The Configuration tab enables you to define configuration properties specific to a communication point:

 The options available on this tab depend on the communication point's type and operational mode, for example:

If a property is displayed in grey, it is not applicable for the selected operational mode or implementation. Only properties displayed in black can be configured.

To determine the value of a configuration property that is set to a Rhapsody variable, you can hover over the variable to display a tooltip with its value.

For details on the options available on this tab for a particular communication point, refer to the documentation for that specific communication point.

Configuration Properties

Setting Configuration Properties

There are three ways to set a configuration property that does not offer pre-configured settings, using literals, message properties or Rhapsody variables:

  1. Enter the relevant value directly into the Value field.

  2. Select from one of the communication point's published message properties from the drop-down list, or enter into the Value field a message property that is either route extracted or created, using the $propertyName notation. For example, if the <Patient Name> and <Patient Gender> properties have been identified as Message Definition properties on the route's Properties window, then these fields can be selected for the filename. Refer to Message Properties for details on configuring components with message properties.

    Most configuration properties that can be set using literal values can also accept message properties using the $propertyName notation. There are, however, exceptions. Therefore it is recommended you test your routes to ensure expected behavior.

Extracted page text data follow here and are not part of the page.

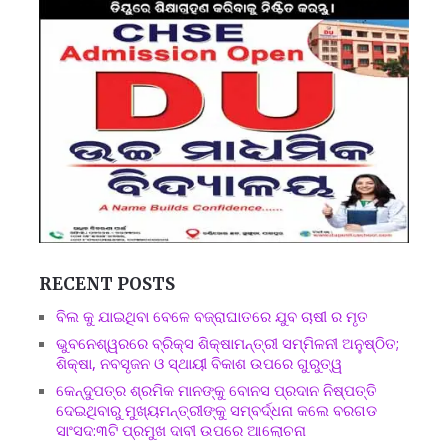
RECENT POSTS
ବିଲ କୁ ଯାଇଥିବା ବେଳେ ବଜ୍ରାଘାତରେ ଯୁବ ଚାଷୀ ର ମୃତ
ଭୁବନେଶ୍ୱରରେ ବ୍ରିକ୍ସ ଶିକ୍ଷାମନ୍ତ୍ରୀ ସମ୍ମିଳନୀ ଅନୁଷ୍ଠିତ;
ଶିକ୍ଷା, ନବସୃଜନ ଓ ସ୍ଥାୟୀ ବିକାଶ ଉପରେ ଗୁରୁତ୍ୱ
କେନ୍ଦୁପତ୍ର ଶ୍ରମିକ ମାନଙ୍କୁ ବୋନସ ପ୍ରଦାନ ନିଷ୍ପତ୍ତି
ଦେଇଥିବାରୁ ମୁଖ୍ୟମନ୍ତ୍ରୀଙ୍କୁ ସମ୍ବର୍ଦ୍ଧନା କଲେ ବରଗଡ
ସାଂସଦ:୩ଟି ପ୍ରମୁଖ ଦାବୀ ଉପରେ ଆଲୋଚନା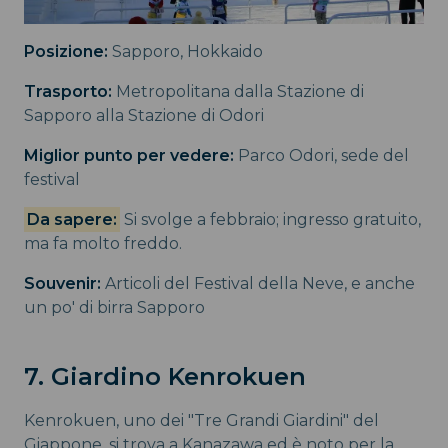
Posizione:
Sapporo, Hokkaido
Trasporto:
Metropolitana dalla Stazione di
Sapporo alla Stazione di Odori
Miglior punto per vedere:
Parco Odori, sede del
festival
Da sapere:
Si svolge a febbraio; ingresso gratuito,
ma fa molto freddo.
Souvenir:
Articoli del Festival della Neve, e anche
un po' di birra Sapporo
7. Giardino Kenrokuen
Kenrokuen, uno dei "Tre Grandi Giardini" del
Giappone, si trova a Kanazawa ed è noto per la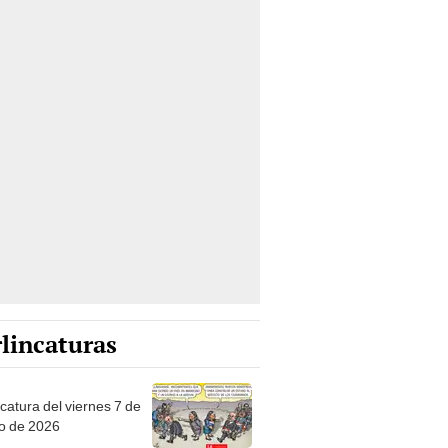
lincaturas
catura del viernes 7 de
o de 2026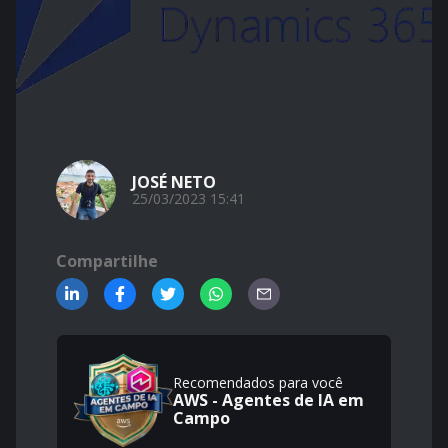
JOSÉ NETO
25/03/2023 15:41
Compartilhe
Recomendados para você
AWS - Agentes de IA em
Campo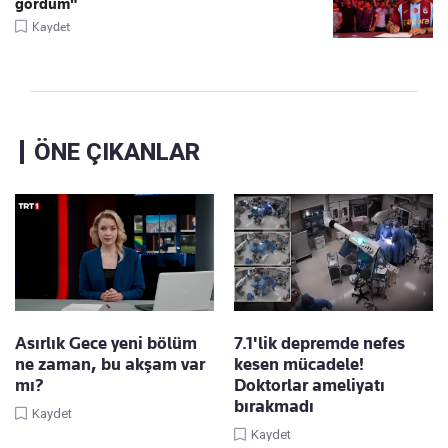
gördüm"
Kaydet
ÖNE ÇIKANLAR
Asırlık Gece yeni bölüm
7.1'lik depremde nefes
ne zaman, bu akşam var
kesen mücadele!
mı?
Doktorlar ameliyatı
bırakmadı
Kaydet
Kaydet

  3. Search and select from a list of available Rhapsody variables by launching the Select Rhapsody Variable dialog (refer to Rhapsody Variables for details on how to manage Rhapsody variables):

Internal IDs for Configuration Properties

To obtain the internal IDs for configuration properties relevant to your configuration:

  1. Save your configuration to an RLC file (create a backup of the file if you wish).
  2. Change the RLC file's extension to .zip
  3. Unzip the Zip file and open the XML file contained therein. 

  4. The XML file contains the internal IDs for configuration properties, for example:

    <Property>
  <Name>LOCALPORT</Name>
  <Value>$(TCP_Blocking_Port)</Value>
  <Type>ptInteger</Type>
</Property>

Filename Generation

The generation of a filename is controlled by three properties (Base Filename, Suffix, and Append Date). The name is generated by concatenating the base filename, the current date/time (if the Append Date field is set to True) and the suffix.

If a file already exists with the generated name, a counter is added in parentheses. The file is initially written with a suffix of .tmp and then renamed with its correct name once its creation is complete. Incomplete files (with a .tmp suffix) can therefore be ignored by external applications.

For example, if the following settings are defined for a Directory communication point:

Base Filename

Base

Suffix

.msg

Append Date

True

The following sample filename is generated: Base2008-07-01-10-51-45-666.msg

Wrapper Options

The the message wrapper options are as follows:

  • When message wrapping is set to None, no header or trailer information is included with the message.
  • Minimal wrapping uses a header of \x0B and a trailer of \x1C\x0D, as used by HL7 Minimal Lower Layer Protocol (MLLP).
  • Hybrid wrapping is used for HL7 Hybrid Lower Layer Protocol (HLLP), which is generally only used on unreliable transports like serial connections. It uses a header of \x0BD21\x0D and a trailer of dddddccc\x1C\x0D, where the d is a 5-byte data length in decimal, and c is a 3-byte XOR checksum of the data.
  • With User wrapping, you can set your own header and trailer strings. The endian-ness of binary data that can be placed in these header/trailer strings is set in the Endian-ness properties. These endian-ness properties can be either Big (most significant byte first) or Little (least significant byte first) endian.

The format codes used in the header or trailer strings are as follows:

Format

Description

\xZZ

The byte code ZZ in hexadecimal.

%nC

An n-digit checksum.

%2B

A two-byte representation of the message length.

%2B(n)

A two-byte representation of the decimal value n added to the message length. The (n) suffix can be appended to all message length-related format codes.

%4B

A four-byte representation of the message length.

%nO

An n-digit representation of the message length in octal.

%nD

An n-digit representation of the message length in decimal.

%nH

An n-digit representation of the message length in hexadecimal.

%nI

Ignore the first n characters in the input stream.

Strip Wrapping

Input Mode

Bytes are read from the socket and discarded until a header is received, then the body is read until a trailer is received. If the Strip Wrapping property is set to True, the body of the message is placed in the processing queue. If Strip Wrapping is set to False, the body (including received wrapping) is placed on the processing queue.

Output Mode

Each message is wrapped appropriately and sent out the socket connection.